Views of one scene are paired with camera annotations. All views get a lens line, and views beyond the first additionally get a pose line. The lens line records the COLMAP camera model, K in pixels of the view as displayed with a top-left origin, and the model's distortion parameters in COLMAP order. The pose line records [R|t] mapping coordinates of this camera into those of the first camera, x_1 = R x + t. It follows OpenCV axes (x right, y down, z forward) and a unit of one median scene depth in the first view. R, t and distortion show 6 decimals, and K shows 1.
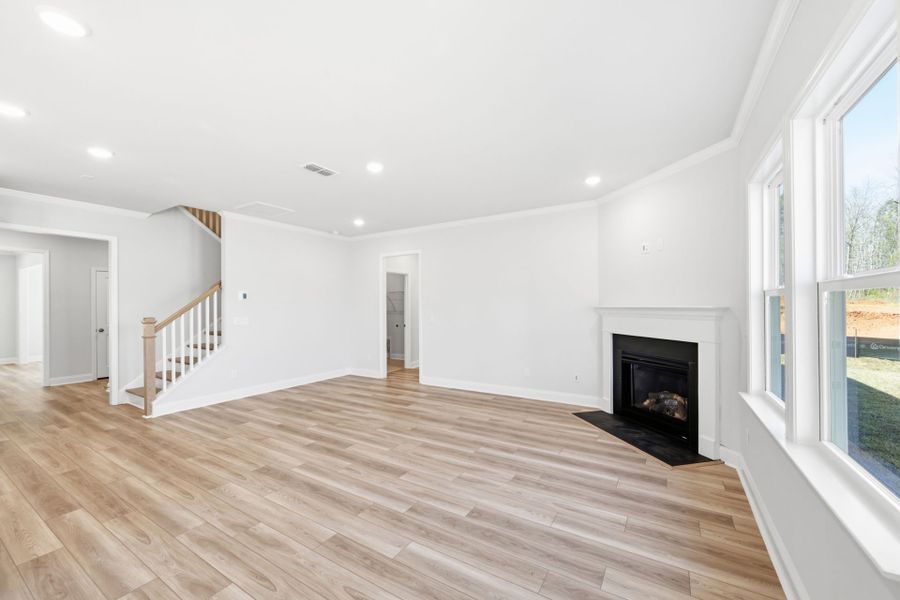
lens RADIAL K [[355.6, 0, 449.1], [0, 355.6, 305.5], [0, 0, 1]] dist [-0.004995, 0.001924]
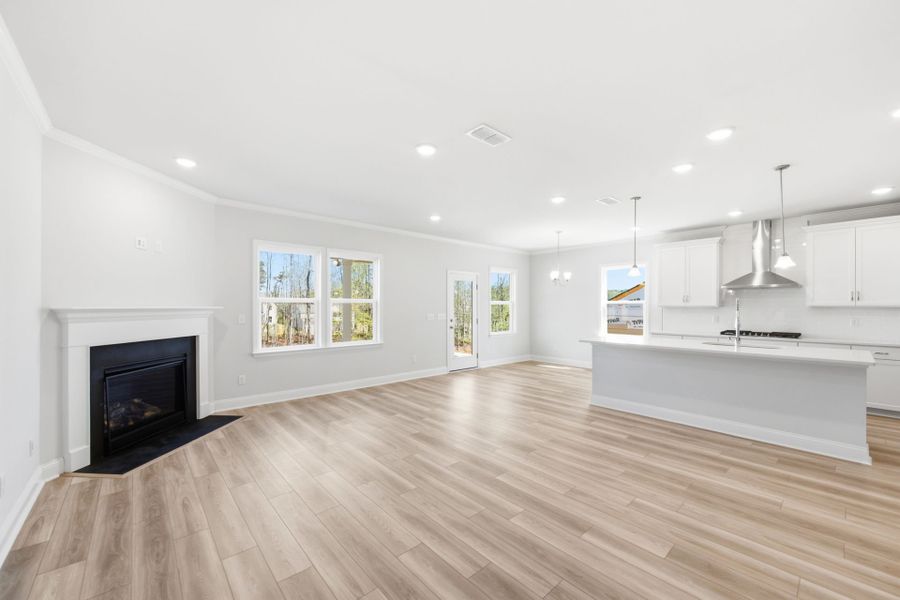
lens RADIAL K [[355.6, 0, 450.2], [0, 355.6, 304.1], [0, 0, 1]] dist [-0.004995, 0.001924]
pose [[-0.958140, 0.006327, 0.286232, -0.474387], [0.004207, 0.999959, -0.008019, 0.003534], [-0.286271, -0.006479, -0.958127, 1.674443]]
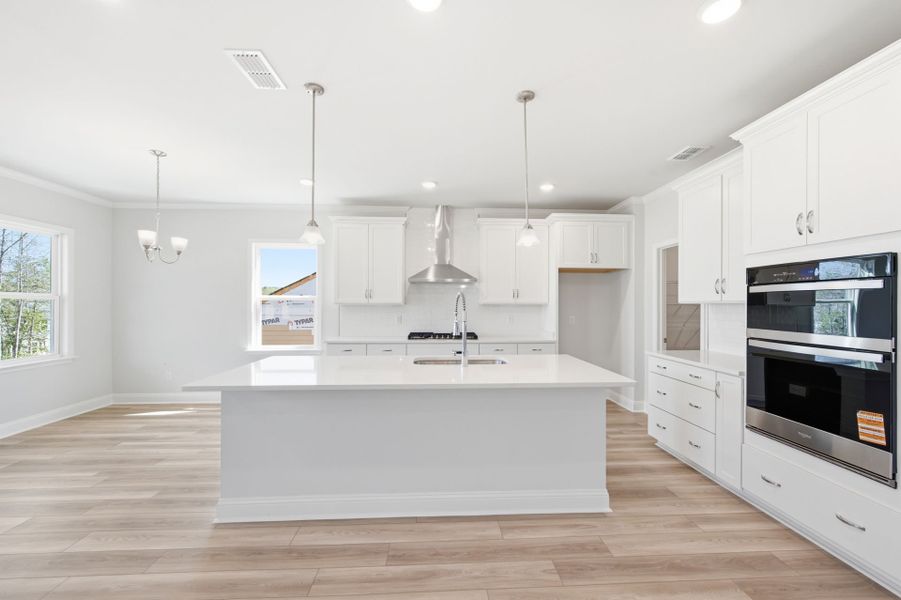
lens RADIAL K [[356.0, 0, 452.0], [0, 356.0, 305.4], [0, 0, 1]] dist [-0.004995, 0.001924]
pose [[-0.821189, 0.007273, -0.570609, -0.577507], [0.003358, 0.999963, 0.007912, 0.002601], [0.570646, 0.004581, -0.821183, 0.984393]]
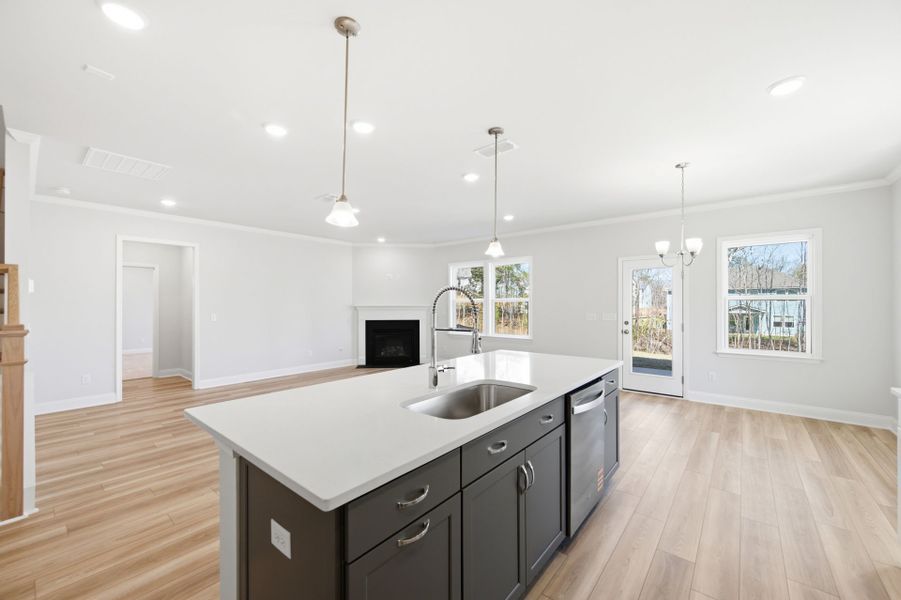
lens RADIAL K [[356.0, 0, 453.5], [0, 356.0, 302.7], [0, 0, 1]] dist [-0.004995, 0.001924]
pose [[0.138052, 0.011792, 0.990355, -1.464596], [0.000385, 0.999928, -0.011960, 0.011884], [-0.990425, 0.002032, 0.138037, 0.354229]]
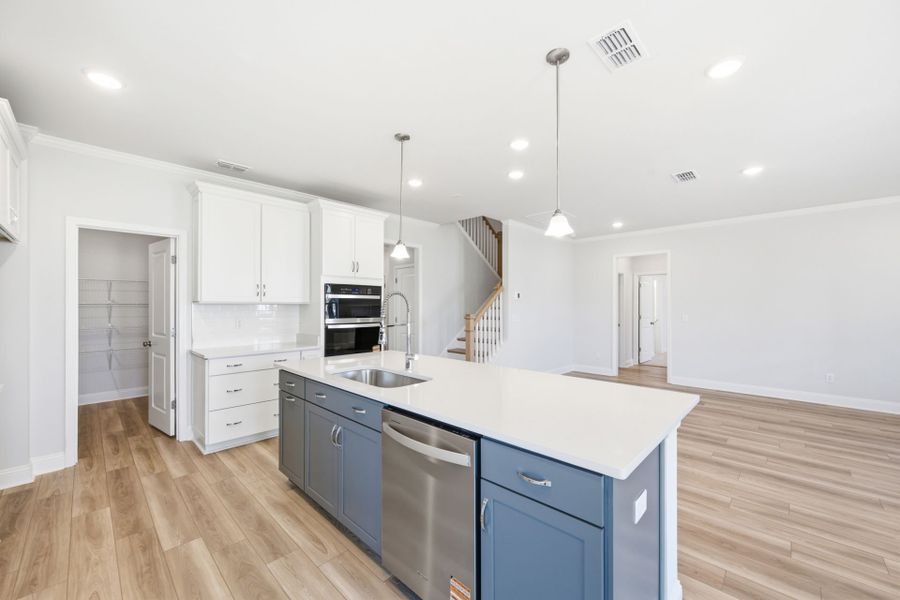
lens RADIAL K [[355.6, 0, 452.7], [0, 355.6, 303.1], [0, 0, 1]] dist [-0.004995, 0.001924]
pose [[0.976876, 0.005402, -0.213740, -0.761712], [-0.006525, 0.999968, -0.004547, 0.005158], [0.213709, 0.005837, 0.976880, -0.163535]]
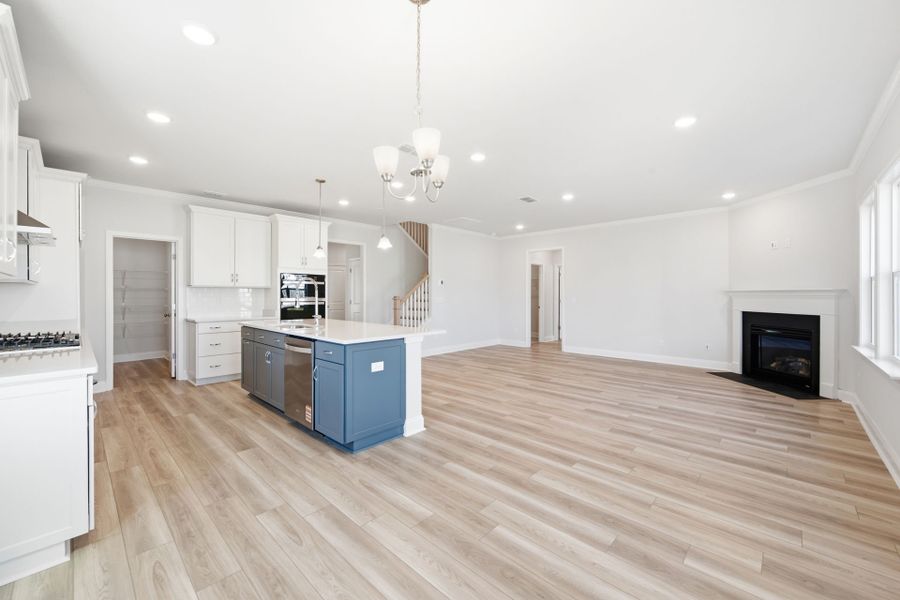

────────────────────

For this exercise, return the material word for word and drop each image.

Views of one scene are paired with camera annotations. All views get a lens line, and views beyond the first additionally get a pose line. The lens line records the COLMAP camera model, K in pixels of the view as displayed with a top-left origin, and the model's distortion parameters in COLMAP order. The pose line records [R|t] mapping coordinates of this camera into those of the first camera, x_1 = R x + t. It follows OpenCV axes (x right, y down, z forward) and a unit of one median scene depth in the first view. R, t and distortion show 6 decimals, and K shows 1.
lens RADIAL K [[355.6, 0, 449.1], [0, 355.6, 305.5], [0, 0, 1]] dist [-0.004995, 0.001924]
lens RADIAL K [[355.6, 0, 450.2], [0, 355.6, 304.1], [0, 0, 1]] dist [-0.004995, 0.001924]
pose [[-0.958140, 0.006327, 0.286232, -0.474387], [0.004207, 0.999959, -0.008019, 0.003534], [-0.286271, -0.006479, -0.958127, 1.674443]]
lens RADIAL K [[356.0, 0, 452.0], [0, 356.0, 305.4], [0, 0, 1]] dist [-0.004995, 0.001924]
pose [[-0.821189, 0.007273, -0.570609, -0.577507], [0.003358, 0.999963, 0.007912, 0.002601], [0.570646, 0.004581, -0.821183, 0.984393]]
lens RADIAL K [[356.0, 0, 453.5], [0, 356.0, 302.7], [0, 0, 1]] dist [-0.004995, 0.001924]
pose [[0.138052, 0.011792, 0.990355, -1.464596], [0.000385, 0.999928, -0.011960, 0.011884], [-0.990425, 0.002032, 0.138037, 0.354229]]
lens RADIAL K [[355.6, 0, 452.7], [0, 355.6, 303.1], [0, 0, 1]] dist [-0.004995, 0.001924]
pose [[0.976876, 0.005402, -0.213740, -0.761712], [-0.006525, 0.999968, -0.004547, 0.005158], [0.213709, 0.005837, 0.976880, -0.163535]]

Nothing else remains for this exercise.